→ **TASK INSTRUCTIONS**: Convert every classification line in the data below into a JSON array of strings, one string per line, with blank lines omitted. Leave the images out of the output.

→ **PROVIDED RECORDS**:
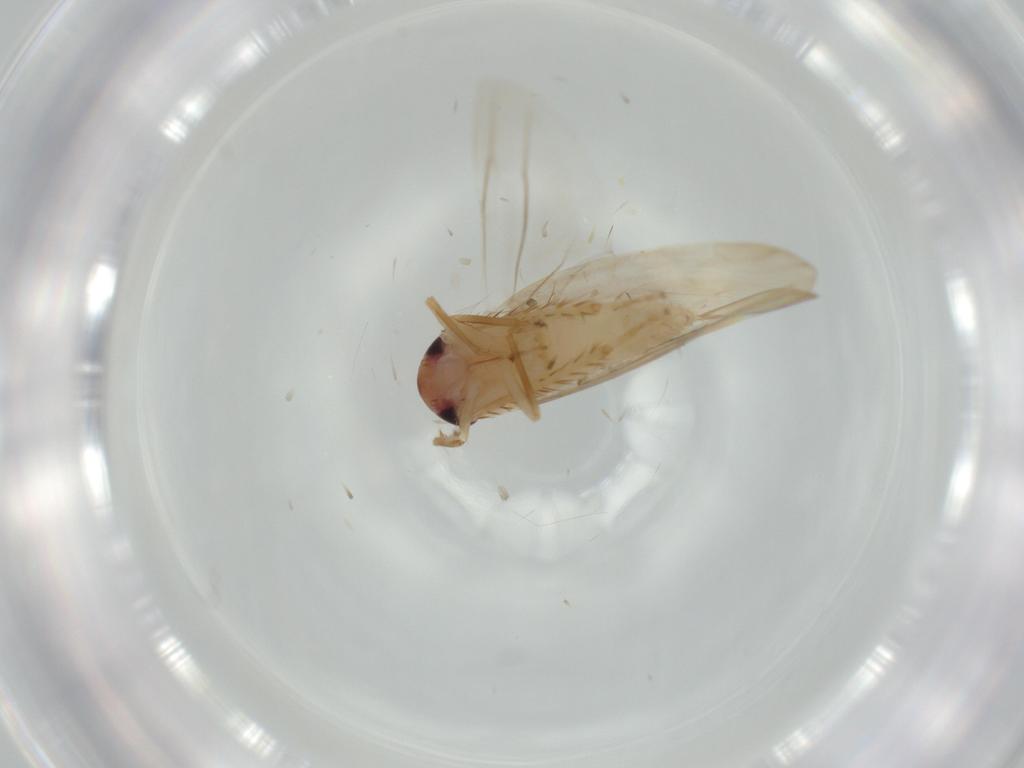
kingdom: Animalia
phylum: Arthropoda
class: Insecta
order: Hemiptera
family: Cicadellidae
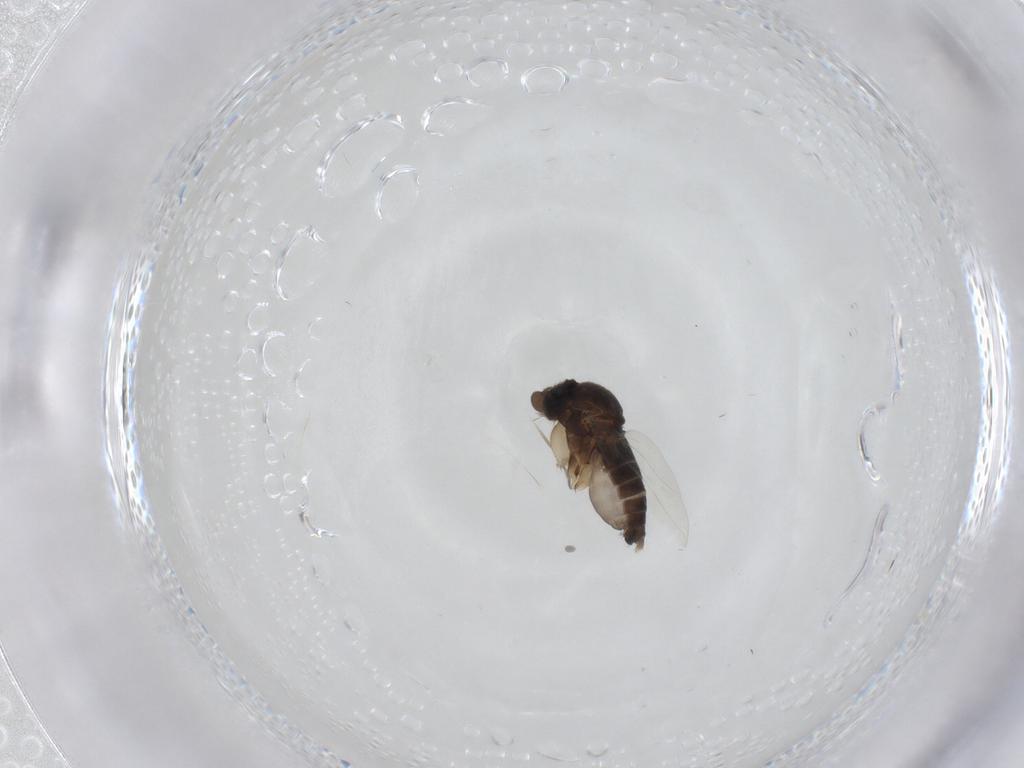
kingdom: Animalia
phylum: Arthropoda
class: Insecta
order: Diptera
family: Phoridae
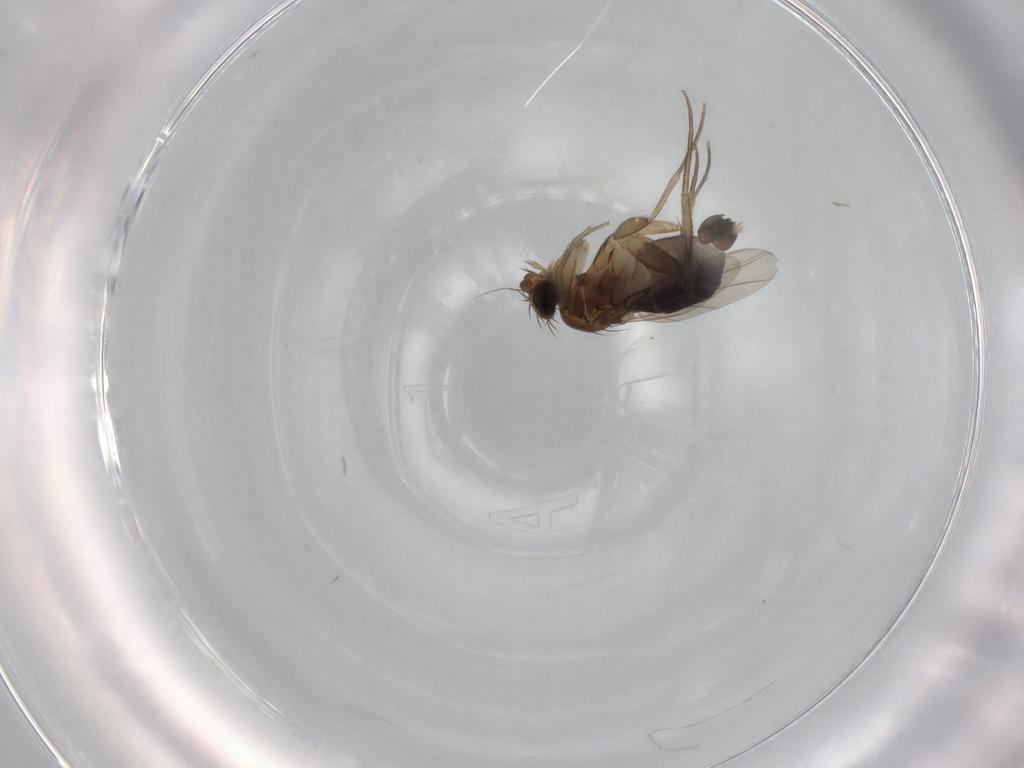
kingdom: Animalia
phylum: Arthropoda
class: Insecta
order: Diptera
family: Phoridae
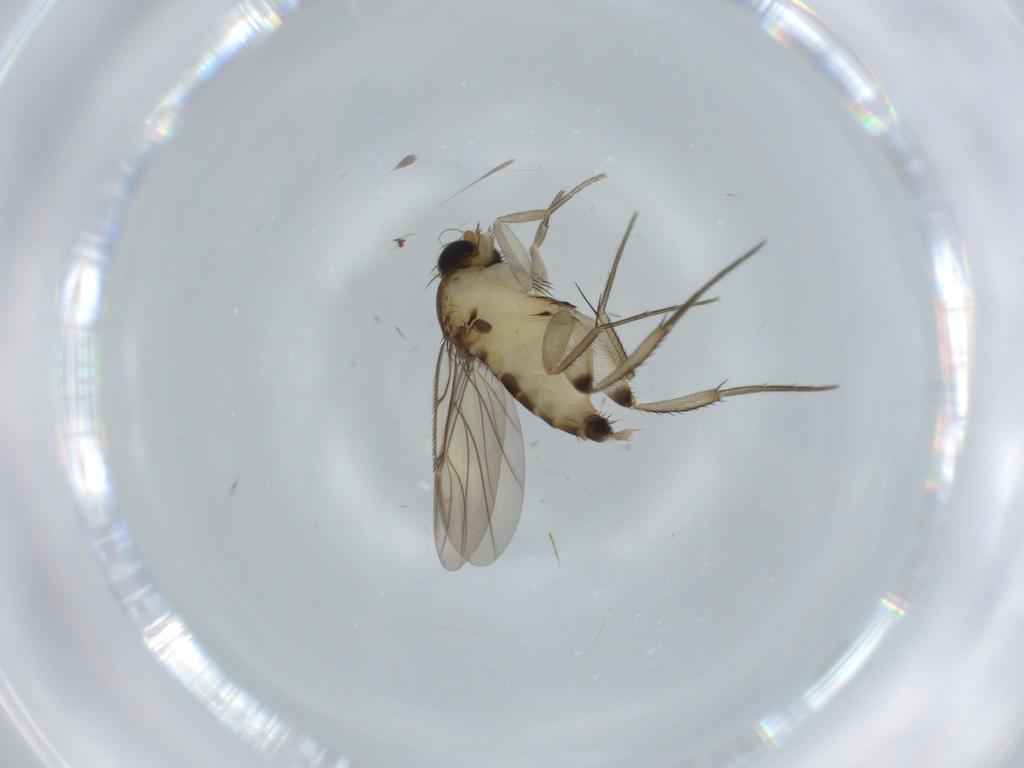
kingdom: Animalia
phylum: Arthropoda
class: Insecta
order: Diptera
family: Phoridae
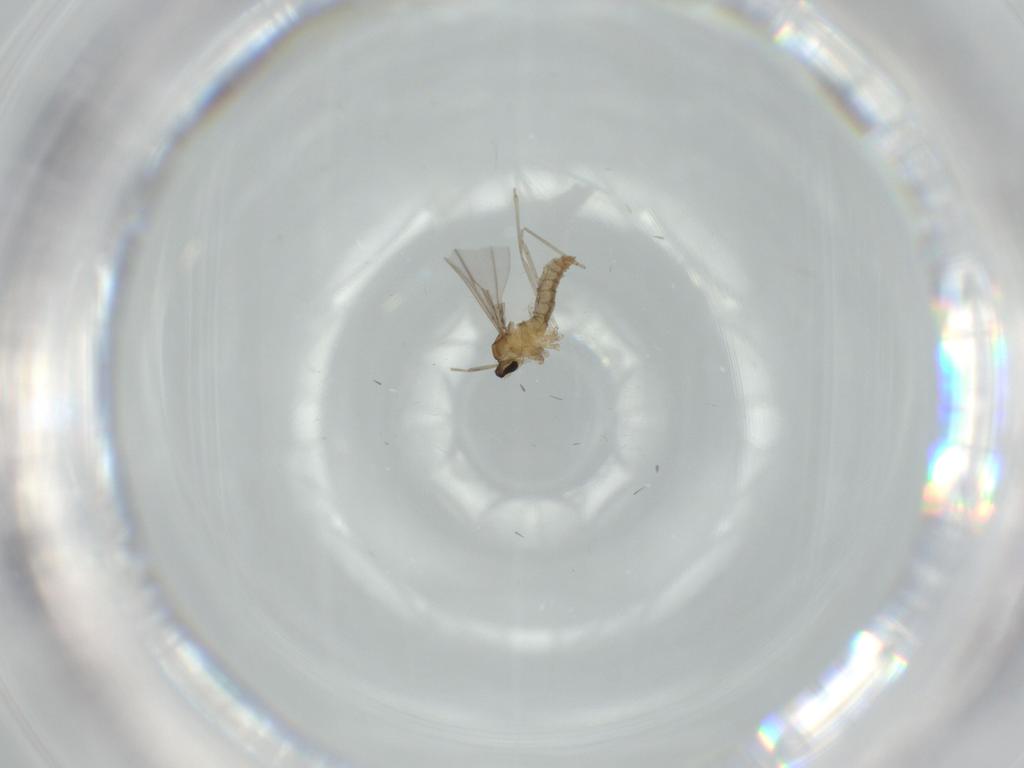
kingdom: Animalia
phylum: Arthropoda
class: Insecta
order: Diptera
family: Cecidomyiidae
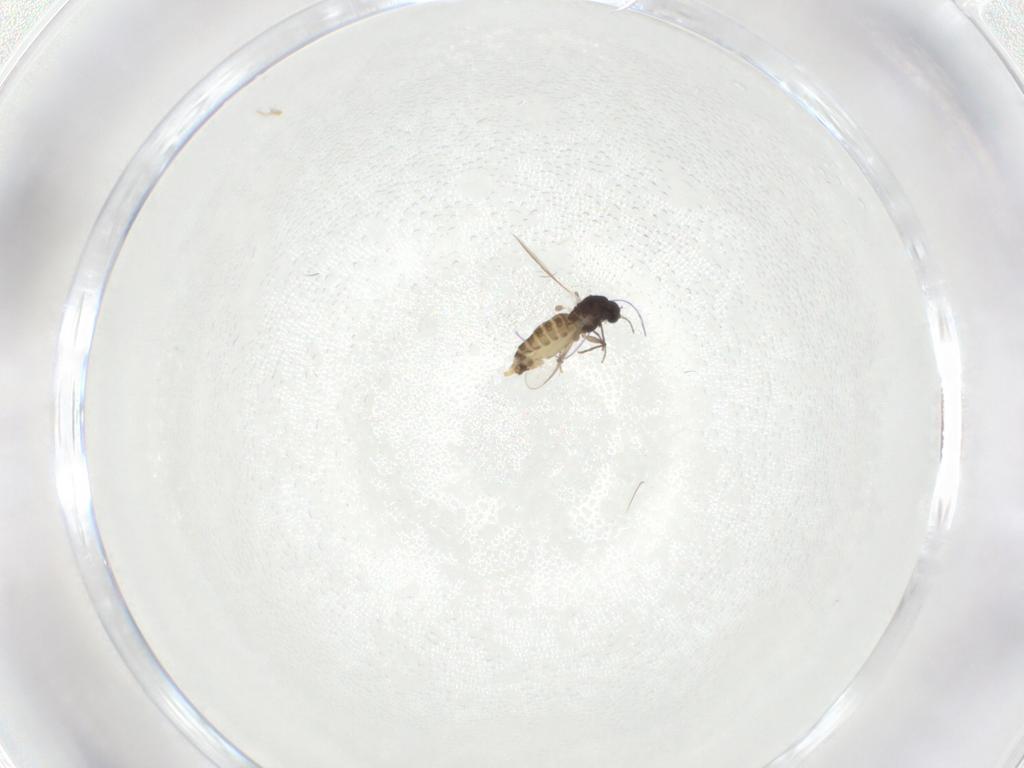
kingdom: Animalia
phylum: Arthropoda
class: Insecta
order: Diptera
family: Chironomidae
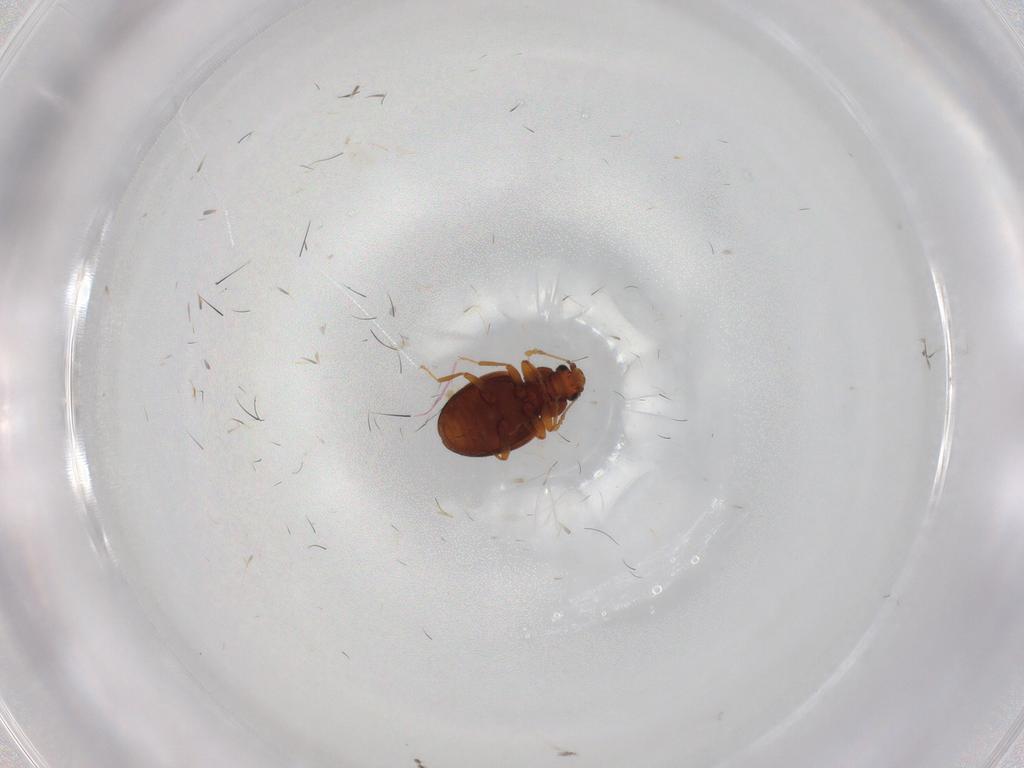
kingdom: Animalia
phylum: Arthropoda
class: Insecta
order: Coleoptera
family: Latridiidae
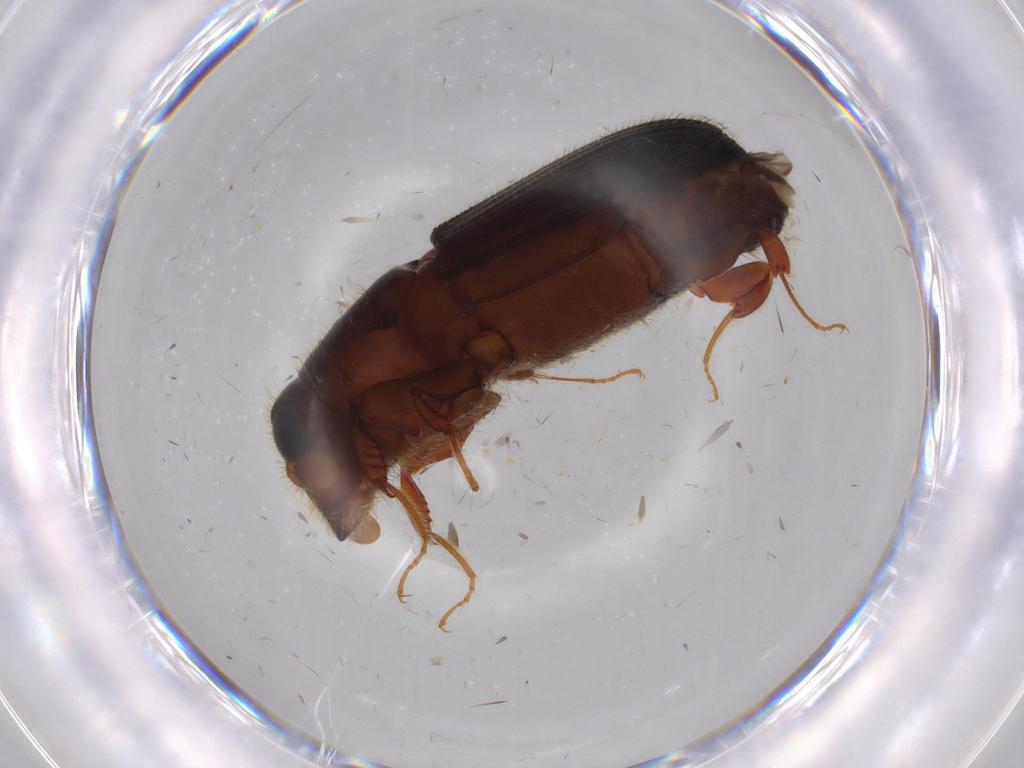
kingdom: Animalia
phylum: Arthropoda
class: Insecta
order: Coleoptera
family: Curculionidae
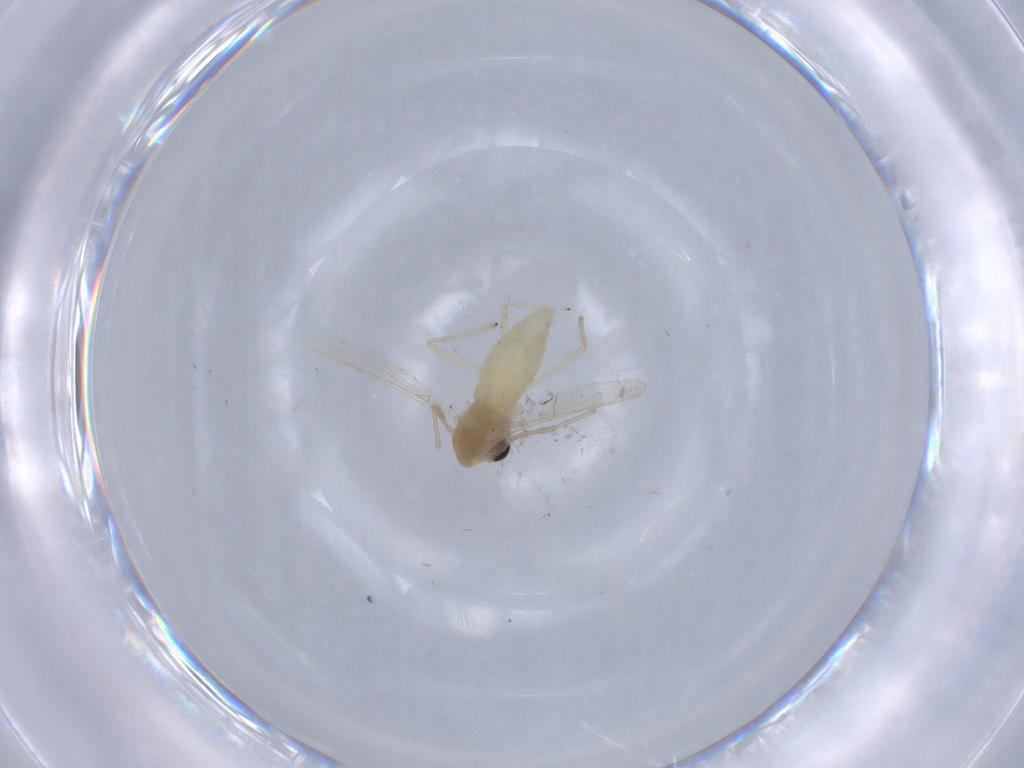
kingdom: Animalia
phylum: Arthropoda
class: Insecta
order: Diptera
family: Chironomidae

→ **SOLUTION FOR THIS TASK**:
[
  "kingdom: Animalia",
  "phylum: Arthropoda",
  "class: Insecta",
  "order: Hemiptera",
  "family: Cicadellidae",
  "kingdom: Animalia",
  "phylum: Arthropoda",
  "class: Insecta",
  "order: Diptera",
  "family: Phoridae",
  "kingdom: Animalia",
  "phylum: Arthropoda",
  "class: Insecta",
  "order: Diptera",
  "family: Phoridae",
  "kingdom: Animalia",
  "phylum: Arthropoda",
  "class: Insecta",
  "order: Diptera",
  "family: Phoridae",
  "kingdom: Animalia",
  "phylum: Arthropoda",
  "class: Insecta",
  "order: Diptera",
  "family: Cecidomyiidae",
  "kingdom: Animalia",
  "phylum: Arthropoda",
  "class: Insecta",
  "order: Diptera",
  "family: Chironomidae",
  "kingdom: Animalia",
  "phylum: Arthropoda",
  "class: Insecta",
  "order: Coleoptera",
  "family: Latridiidae",
  "kingdom: Animalia",
  "phylum: Arthropoda",
  "class: Insecta",
  "order: Coleoptera",
  "family: Curculionidae",
  "kingdom: Animalia",
  "phylum: Arthropoda",
  "class: Insecta",
  "order: Diptera",
  "family: Chironomidae"
]